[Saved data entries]

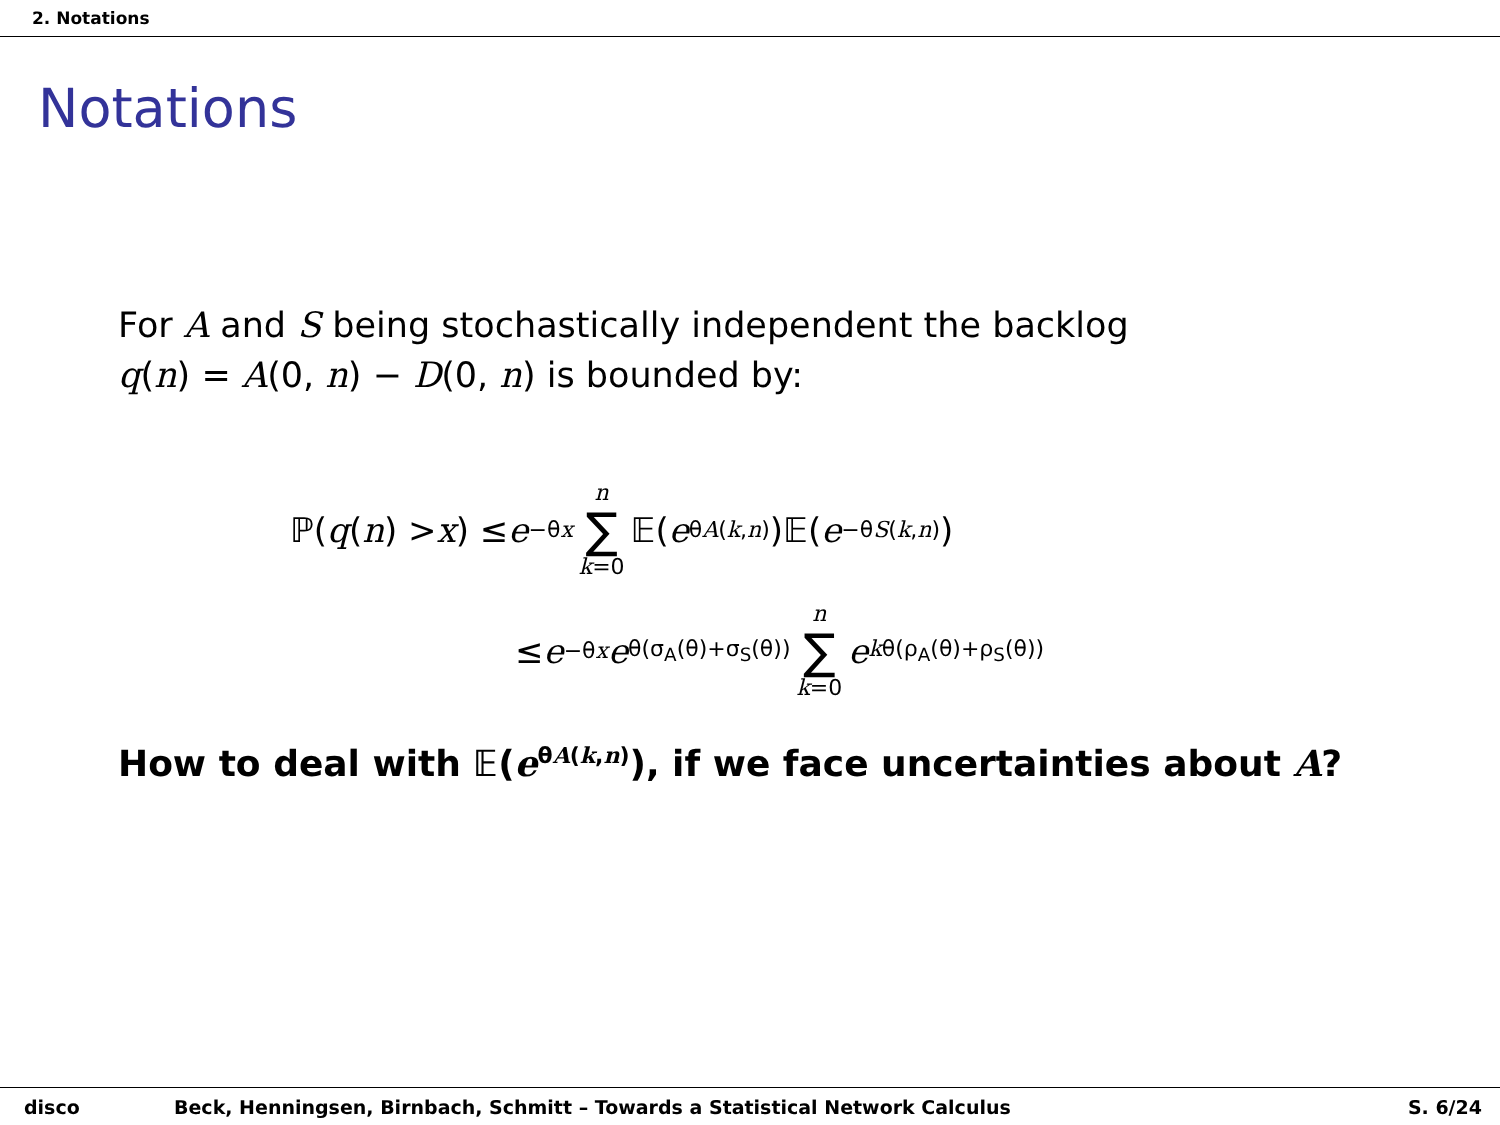2. Notations
Notations
For A and S being stochastically independent the backlog
q(n) = A(0, n) − D(0, n) is bounded by:
ℙ(q (n) > x) ≤ e<sup>−θx</sup> n ∑ k=0 𝔼(e<sup>θA(k,n)</sup>)𝔼(e<sup>−θS(k,n)</sup>)
≤ e<sup>−θx</sup> e<sup>θ(σ<sub>A</sub>(θ)+σ<sub>S</sub>(θ))</sup> n ∑ k=0 e<sup>kθ(ρ<sub>A</sub>(θ)+ρ<sub>S</sub>(θ))</sup>
How to deal with 𝔼(e<sup>θA(k,n)</sup>), if we face uncertainties about A?
disco Beck, Henningsen, Birnbach, Schmitt – Towards a Statistical Network Calculus S. 6/24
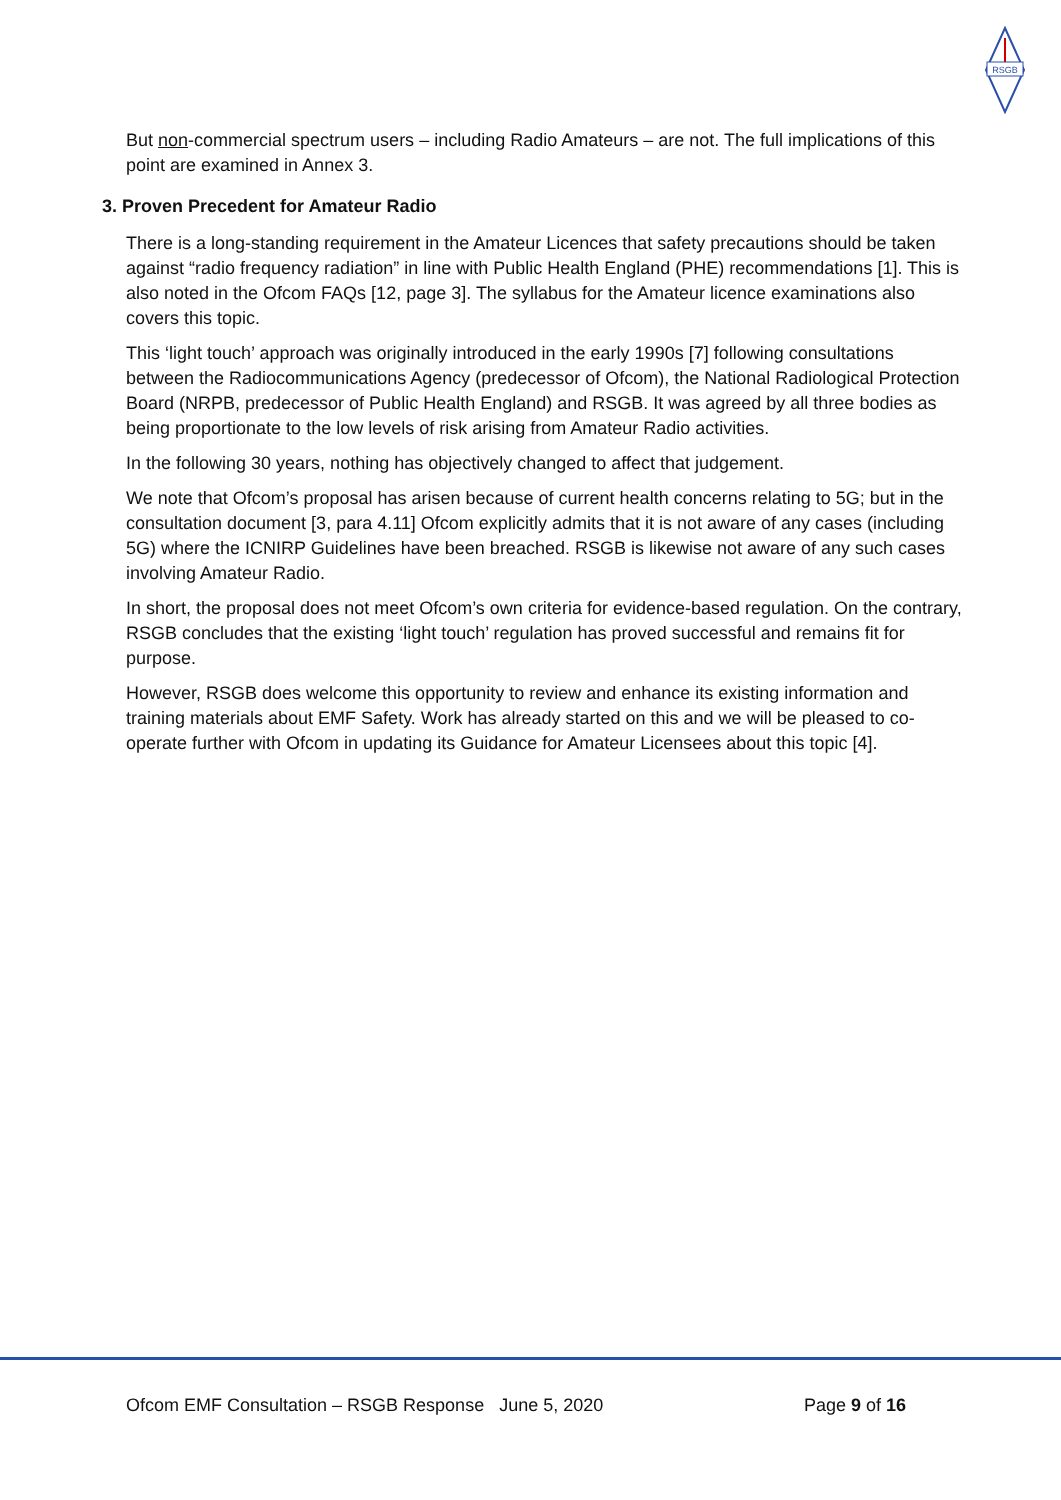RSGB
But non-commercial spectrum users – including Radio Amateurs – are not. The full implications of this point are examined in Annex 3.
3. Proven Precedent for Amateur Radio
There is a long-standing requirement in the Amateur Licences that safety precautions should be taken against “radio frequency radiation” in line with Public Health England (PHE) recommendations [1]. This is also noted in the Ofcom FAQs [12, page 3]. The syllabus for the Amateur licence examinations also covers this topic.
This ‘light touch’ approach was originally introduced in the early 1990s [7] following consultations between the Radiocommunications Agency (predecessor of Ofcom), the National Radiological Protection Board (NRPB, predecessor of Public Health England) and RSGB. It was agreed by all three bodies as being proportionate to the low levels of risk arising from Amateur Radio activities.
In the following 30 years, nothing has objectively changed to affect that judgement.
We note that Ofcom’s proposal has arisen because of current health concerns relating to 5G; but in the consultation document [3, para 4.11] Ofcom explicitly admits that it is not aware of any cases (including 5G) where the ICNIRP Guidelines have been breached. RSGB is likewise not aware of any such cases involving Amateur Radio.
In short, the proposal does not meet Ofcom’s own criteria for evidence-based regulation. On the contrary, RSGB concludes that the existing ‘light touch’ regulation has proved successful and remains fit for purpose.
However, RSGB does welcome this opportunity to review and enhance its existing information and training materials about EMF Safety. Work has already started on this and we will be pleased to co-operate further with Ofcom in updating its Guidance for Amateur Licensees about this topic [4].
Ofcom EMF Consultation – RSGB Response June 5, 2020 Page 9 of 16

> **Exercise details**
Whenever the word "proposal" shows up in a line of the entries, list that line.

> **Exercise response**
We note that Ofcom’s proposal has arisen because of current health concerns relating to 5G; but in the consultation document [3, para 4.11] Ofcom explicitly admits that it is not aware of any cases (including 5G) where the ICNIRP Guidelines have been breached. RSGB is likewise not aware of any such cases involving Amateur Radio.
In short, the proposal does not meet Ofcom’s own criteria for evidence-based regulation. On the contrary, RSGB concludes that the existing ‘light touch’ regulation has proved successful and remains fit for purpose.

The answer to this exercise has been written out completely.